Women around the world wield tremendous economic power. But, for the most part, the market women represent as investors is vastly untapped. This represents an enormous missed opportunity for women entrepreneurs.
Women control $20 trillion, or about 27% of the world's wealth. In the U.S. alone, women exercise decision making over $11.2 trillion of investable assets. And they don't just control the purse: They're filling it. In the U.S., women own 8 million businesses, with an annual economic impact of nearly 3 trillion. If American women-owned businesses made up a country, it would have the fifth-largest GDP in the world, ahead of the U.K. and France.
Yet much of this wealth is surprisingly on the sidelines particularly as it pertains to closing the funding gap for women entrepreneurs. According to recent research from the Center for Talent Innovation, an estimated $5 trillion of investible assets go unmanaged. Why? Women do not feel that the financial services industry--and, by extension, the world of venture capital--truly understands what they want from their wealth. As I explain in my book, Harness the Power of the Purse: Winning Women Investors, women have a unique value proposition when it comes to investing.
Women want to invest in diversity
Women, like men, want to invest for a solid return, but they also want to do more than merely accumulate more wealth; they want to leverage it to have agency and impact by seeding new ventures, funding social enterprise, creating charitable foundations, and leveling the playing field for all by opening access to education, employment and capital. "Women want money not so much for what it can buy, but rather, for what it can do," observes former Goldman Sachs partner Jacki Zehner, CEO of Women Moving Millions.
Women want to invest according to their values.
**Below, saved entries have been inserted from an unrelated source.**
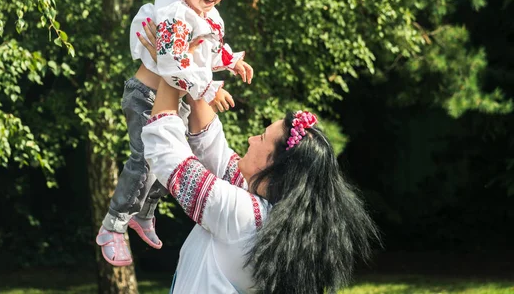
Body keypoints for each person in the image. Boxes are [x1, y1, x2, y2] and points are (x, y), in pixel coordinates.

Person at [136, 21, 379, 293]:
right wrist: (191, 72)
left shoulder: (244, 218)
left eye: (261, 138)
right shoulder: (264, 211)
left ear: (273, 165)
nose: (251, 140)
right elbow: (212, 146)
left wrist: (173, 68)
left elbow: (169, 154)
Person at [95, 0, 253, 266]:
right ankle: (114, 225)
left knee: (172, 162)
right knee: (143, 161)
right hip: (145, 96)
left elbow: (207, 51)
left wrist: (233, 62)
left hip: (173, 98)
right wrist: (210, 88)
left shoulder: (204, 14)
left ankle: (143, 214)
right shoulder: (174, 14)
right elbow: (172, 61)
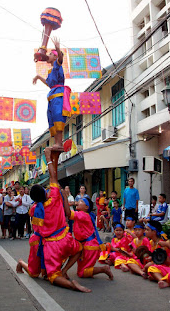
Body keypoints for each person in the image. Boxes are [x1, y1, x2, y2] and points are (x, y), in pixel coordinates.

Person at [16, 147, 91, 293]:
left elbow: (37, 231)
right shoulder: (55, 198)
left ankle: (66, 282)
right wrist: (48, 157)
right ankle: (64, 270)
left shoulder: (34, 209)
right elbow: (53, 176)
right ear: (45, 192)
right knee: (78, 249)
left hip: (50, 245)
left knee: (46, 275)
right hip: (65, 239)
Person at [33, 38, 70, 151]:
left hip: (58, 95)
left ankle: (59, 143)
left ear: (55, 57)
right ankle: (56, 142)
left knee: (58, 115)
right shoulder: (51, 71)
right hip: (52, 95)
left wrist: (58, 49)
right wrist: (39, 77)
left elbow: (61, 58)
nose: (48, 56)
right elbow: (49, 83)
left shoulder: (57, 65)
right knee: (52, 118)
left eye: (50, 54)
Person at [64, 194, 113, 280]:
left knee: (82, 272)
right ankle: (64, 271)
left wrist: (64, 198)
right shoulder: (82, 214)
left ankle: (104, 269)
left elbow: (68, 213)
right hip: (86, 244)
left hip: (89, 246)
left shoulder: (83, 215)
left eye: (81, 201)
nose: (78, 202)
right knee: (81, 271)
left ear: (86, 207)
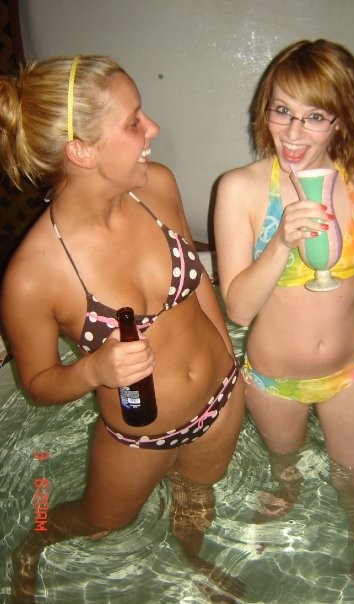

A stunning 90% of women in CTI's global sample agree that making a positive impact on society is important. When it comes to women's values agenda for investing--diversity emerges as a top focus. Fully 77% of women across the U.S., U.K., India, China Hong Kong and Singapore want to invest in organizations with diversity in senior leadership.
While more women and men seek to align their personal values with investing, the marketplace has been slow to adapt. As would-be investors of early-stage entrepreneurs, women like Cruickshank tend to be shut out of the obvious opportunities with limited channels to invest in areas they are most passionate about advancing.
Access has been limited
As individual investors, women have represented a minority of angel investors. In 2013, only 19% of all angel investors in the U.S. were women, according to the Center for Venture Research. Unsupportive financial advisors can be a gating factor. Professional women investors have also struggled to breakthrough particularly in venture capital (VC). According to a Babson College report in 2014, women represent only 6% of partners in U.S. VC firms. Furthermore, only 3% of VC dollars go to companies with a female CEO, according to the same Babson College study.
It's not just that VC firms tend to be overwhelmingly male dominated, as has been well documented in recent months with the highly visible lawsuit of Ellen Pao against Kleiner Perkins Caufield & Byers. They also operate in an atmosphere in which women's ideas and insights are less likely to be heard or endorsed--both as investors and as entrepreneurs. Research by the Center for Talent Innovation found in fact that 56% of decision-makers don't value ideas they don't personally see a need for, even if there is strong evidence it is a good, marketable idea.
What can VC firms do to transform the status quo? Intel Capital has put a significant stake in the ground launching a new $125 million Diversity Fund with the mandate to invest in start-ups run by women and minorities. VCs also need to consider building more diverse and inclusive cultures by taking a hard look at how groupthink impacts deal-sourcing and investment decision-making. According to Kate Mitchell, Co-Founder of Scale Venture Partners and Board Member of National Venture Capital Association, "VCs need to redouble their focus on increasing returns by both investing with and in women and minorities. Investment and startup teams with women and minorities have lower turnover and improved performance. Increasing diversity in our firms and our portfolio companies isn't just good to do, it is the smart thing to do."
The playing field is slowly expanding
There is good news for women as individual investors too, thanks to the emergence of organizations that are trying to change the game by tapping women's wealth and elevating their investment savvy. Firms such as 37 Angels, Astia, Golden Seeds and Plum Alley specialize in early-stage investment opportunities with an emphasis on expanding diversity in the investment community and increasing the base of capital for women entrepreneurs. In offering innovative channels to engage women investors, angel groups and crowdfunding platforms would be well-served to apply some of the gender smarts and inclusive tactics highlighted in my book including:
- make information digestible and interactive but don't dumb it down
- bring information to life with visuals
- link to outcomes -- not just financial but social and personal return on investment
By furthering the success of women-founded and women-owned businesses, these groups increase the possibility that classic VCs may kick in funding at a later stage, promoting a virtuous circle of more women investors, more women entrepreneurs, more women VC partners, and, just as important, more women with power to decide who gets financial support.